Now the kind of free association that Richard Brooks and Tommy Nelson are engaged in is, of course, precisely the problem with allegorical interpretation. Given enough imagination, radically different messages can be drawn out of the same passage: the Song can relate to Yahweh and Israel, God and the church, wisdom and the individual soul, or an ordinary husband and a wife. Instead of the text controlling the interpretation, the text becomes a flexible vessel in the hands of the interpreter, a container into which meaning may be memorably imported. Positively, of course, this uncontrolled subjectivism – whether of the spiritual or natural variety – generally flow from a conviction of the importance of the pastoral relevance of scripture. As a result, when faced with a text that is hard to understand, the interpreter defaults to making it support doctrines and truths that he or she believes to be true and important. Like a mirror, allegorical exegesis tells us much more about the interpreter than it does about the biblical text. The difference in interpretation of the Song between Brooks and Nelson flows more out of a different evaluation of what is relevant to their respective hearers than from any essential difference in method. The modern prevalence of therapeutic interpretations of the Song of Songs in preference to older Christ-centred allegories may thus tell us something significant about the functional priorities of the church in our day and age, but it doesn’t help us to understand the text.

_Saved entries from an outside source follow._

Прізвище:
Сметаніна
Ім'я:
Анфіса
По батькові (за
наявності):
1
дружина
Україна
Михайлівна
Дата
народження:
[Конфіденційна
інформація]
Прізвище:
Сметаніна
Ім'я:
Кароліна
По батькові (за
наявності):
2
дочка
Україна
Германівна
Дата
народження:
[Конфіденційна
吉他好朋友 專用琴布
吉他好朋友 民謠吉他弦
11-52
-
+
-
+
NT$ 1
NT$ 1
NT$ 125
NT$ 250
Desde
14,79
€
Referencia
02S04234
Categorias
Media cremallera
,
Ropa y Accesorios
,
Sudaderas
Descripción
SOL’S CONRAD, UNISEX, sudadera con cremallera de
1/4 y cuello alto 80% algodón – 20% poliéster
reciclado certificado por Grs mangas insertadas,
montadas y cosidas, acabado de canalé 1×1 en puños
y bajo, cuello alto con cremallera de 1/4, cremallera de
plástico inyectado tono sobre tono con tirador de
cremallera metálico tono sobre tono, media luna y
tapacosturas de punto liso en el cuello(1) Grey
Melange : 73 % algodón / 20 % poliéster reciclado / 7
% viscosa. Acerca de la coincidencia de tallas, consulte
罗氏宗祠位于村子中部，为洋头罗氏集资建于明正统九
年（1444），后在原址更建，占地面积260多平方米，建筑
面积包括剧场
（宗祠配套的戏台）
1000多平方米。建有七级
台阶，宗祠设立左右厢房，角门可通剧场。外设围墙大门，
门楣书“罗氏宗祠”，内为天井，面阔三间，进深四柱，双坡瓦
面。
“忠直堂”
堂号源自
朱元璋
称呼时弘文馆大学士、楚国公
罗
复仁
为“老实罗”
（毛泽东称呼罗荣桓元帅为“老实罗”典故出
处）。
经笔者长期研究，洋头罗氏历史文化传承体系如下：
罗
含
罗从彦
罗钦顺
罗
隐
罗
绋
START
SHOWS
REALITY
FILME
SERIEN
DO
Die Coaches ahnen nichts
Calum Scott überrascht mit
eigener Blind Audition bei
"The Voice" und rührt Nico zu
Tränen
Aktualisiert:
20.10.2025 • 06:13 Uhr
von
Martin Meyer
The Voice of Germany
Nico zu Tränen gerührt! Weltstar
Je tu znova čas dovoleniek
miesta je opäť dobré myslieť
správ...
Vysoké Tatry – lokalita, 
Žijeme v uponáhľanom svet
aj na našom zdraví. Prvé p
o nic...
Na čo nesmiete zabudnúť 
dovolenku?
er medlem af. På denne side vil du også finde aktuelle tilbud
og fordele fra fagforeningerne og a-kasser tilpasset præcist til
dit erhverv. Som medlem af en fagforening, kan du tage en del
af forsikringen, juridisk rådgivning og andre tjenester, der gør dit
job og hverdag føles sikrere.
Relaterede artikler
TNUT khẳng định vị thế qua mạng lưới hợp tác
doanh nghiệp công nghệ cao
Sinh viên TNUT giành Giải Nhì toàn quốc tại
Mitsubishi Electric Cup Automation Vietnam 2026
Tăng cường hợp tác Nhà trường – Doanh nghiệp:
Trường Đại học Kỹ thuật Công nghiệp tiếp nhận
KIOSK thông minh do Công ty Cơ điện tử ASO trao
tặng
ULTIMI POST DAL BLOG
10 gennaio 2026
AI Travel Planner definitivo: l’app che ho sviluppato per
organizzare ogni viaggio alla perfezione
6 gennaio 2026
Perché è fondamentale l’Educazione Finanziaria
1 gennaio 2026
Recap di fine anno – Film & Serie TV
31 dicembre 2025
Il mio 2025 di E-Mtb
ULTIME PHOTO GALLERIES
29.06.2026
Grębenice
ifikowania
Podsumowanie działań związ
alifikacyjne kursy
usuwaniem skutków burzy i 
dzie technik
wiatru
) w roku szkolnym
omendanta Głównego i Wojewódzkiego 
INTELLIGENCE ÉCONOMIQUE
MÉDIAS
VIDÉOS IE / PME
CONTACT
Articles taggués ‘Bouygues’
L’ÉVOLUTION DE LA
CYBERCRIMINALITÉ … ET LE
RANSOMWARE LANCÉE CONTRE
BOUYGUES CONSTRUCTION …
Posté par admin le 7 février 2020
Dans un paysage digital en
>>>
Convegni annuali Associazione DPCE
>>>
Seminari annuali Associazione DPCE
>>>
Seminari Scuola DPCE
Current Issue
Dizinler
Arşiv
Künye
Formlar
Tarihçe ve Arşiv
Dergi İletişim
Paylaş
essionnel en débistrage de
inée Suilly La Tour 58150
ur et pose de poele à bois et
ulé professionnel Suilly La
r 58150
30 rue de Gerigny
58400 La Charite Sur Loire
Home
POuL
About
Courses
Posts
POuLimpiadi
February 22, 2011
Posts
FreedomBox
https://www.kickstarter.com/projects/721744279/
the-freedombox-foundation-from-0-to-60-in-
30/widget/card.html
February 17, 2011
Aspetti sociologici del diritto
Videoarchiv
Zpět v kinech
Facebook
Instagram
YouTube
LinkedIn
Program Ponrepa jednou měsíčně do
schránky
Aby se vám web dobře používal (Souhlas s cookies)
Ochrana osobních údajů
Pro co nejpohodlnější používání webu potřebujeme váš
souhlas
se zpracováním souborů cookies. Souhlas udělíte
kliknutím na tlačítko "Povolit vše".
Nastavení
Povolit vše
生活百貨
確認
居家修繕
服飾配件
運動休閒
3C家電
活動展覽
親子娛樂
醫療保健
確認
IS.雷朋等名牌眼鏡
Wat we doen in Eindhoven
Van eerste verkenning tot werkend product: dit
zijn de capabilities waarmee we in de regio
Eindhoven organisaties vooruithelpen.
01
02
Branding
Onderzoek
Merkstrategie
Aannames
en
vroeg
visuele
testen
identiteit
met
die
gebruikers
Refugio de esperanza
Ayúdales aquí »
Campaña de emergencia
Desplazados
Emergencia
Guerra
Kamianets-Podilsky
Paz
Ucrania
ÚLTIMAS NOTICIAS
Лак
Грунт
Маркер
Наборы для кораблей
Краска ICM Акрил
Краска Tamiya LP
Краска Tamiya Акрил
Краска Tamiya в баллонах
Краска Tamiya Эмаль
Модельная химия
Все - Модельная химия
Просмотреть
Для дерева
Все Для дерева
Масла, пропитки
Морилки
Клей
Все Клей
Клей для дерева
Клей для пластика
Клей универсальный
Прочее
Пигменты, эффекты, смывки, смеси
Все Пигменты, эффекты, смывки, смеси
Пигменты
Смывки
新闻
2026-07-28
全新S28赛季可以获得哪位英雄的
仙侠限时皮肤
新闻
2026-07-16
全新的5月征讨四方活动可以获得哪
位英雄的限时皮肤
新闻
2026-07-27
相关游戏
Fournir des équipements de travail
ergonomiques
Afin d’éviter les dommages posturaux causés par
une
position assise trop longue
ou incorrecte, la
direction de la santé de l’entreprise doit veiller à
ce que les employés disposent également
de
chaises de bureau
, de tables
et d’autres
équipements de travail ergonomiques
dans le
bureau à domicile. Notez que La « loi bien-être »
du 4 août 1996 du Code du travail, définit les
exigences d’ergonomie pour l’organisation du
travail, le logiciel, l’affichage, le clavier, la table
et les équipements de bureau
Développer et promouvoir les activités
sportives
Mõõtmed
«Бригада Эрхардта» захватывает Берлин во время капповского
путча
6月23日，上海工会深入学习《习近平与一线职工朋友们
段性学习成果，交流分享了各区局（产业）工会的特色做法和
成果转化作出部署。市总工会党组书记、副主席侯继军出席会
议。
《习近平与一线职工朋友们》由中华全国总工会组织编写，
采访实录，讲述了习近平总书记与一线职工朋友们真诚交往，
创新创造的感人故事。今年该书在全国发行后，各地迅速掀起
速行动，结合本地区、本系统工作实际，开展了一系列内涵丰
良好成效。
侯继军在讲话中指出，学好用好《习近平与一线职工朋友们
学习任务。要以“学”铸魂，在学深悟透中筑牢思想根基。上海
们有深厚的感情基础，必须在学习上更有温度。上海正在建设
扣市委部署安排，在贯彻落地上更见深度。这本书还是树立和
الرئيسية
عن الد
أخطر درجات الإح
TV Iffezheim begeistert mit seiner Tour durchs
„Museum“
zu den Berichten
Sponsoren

The fundamental twofold division of views on the interpretation of the Song can therefore help to identify a danger to which any interpreter may be prone: the desire for relevant application of the biblical text can make allegorists of us all. Claiming an attachment to the ‘literal’ and ‘natural’ sense of the text does not automatically free an interpreter from the temptation to wild speculation, as anyone who has ever read end-times prophetic fiction will understand. The danger of misreading the Song is present whichever view is adopted, and the only way to avoid that danger is by careful, patient and disciplined study of the text in its original context, against a proper and Ancient Near Eastern background.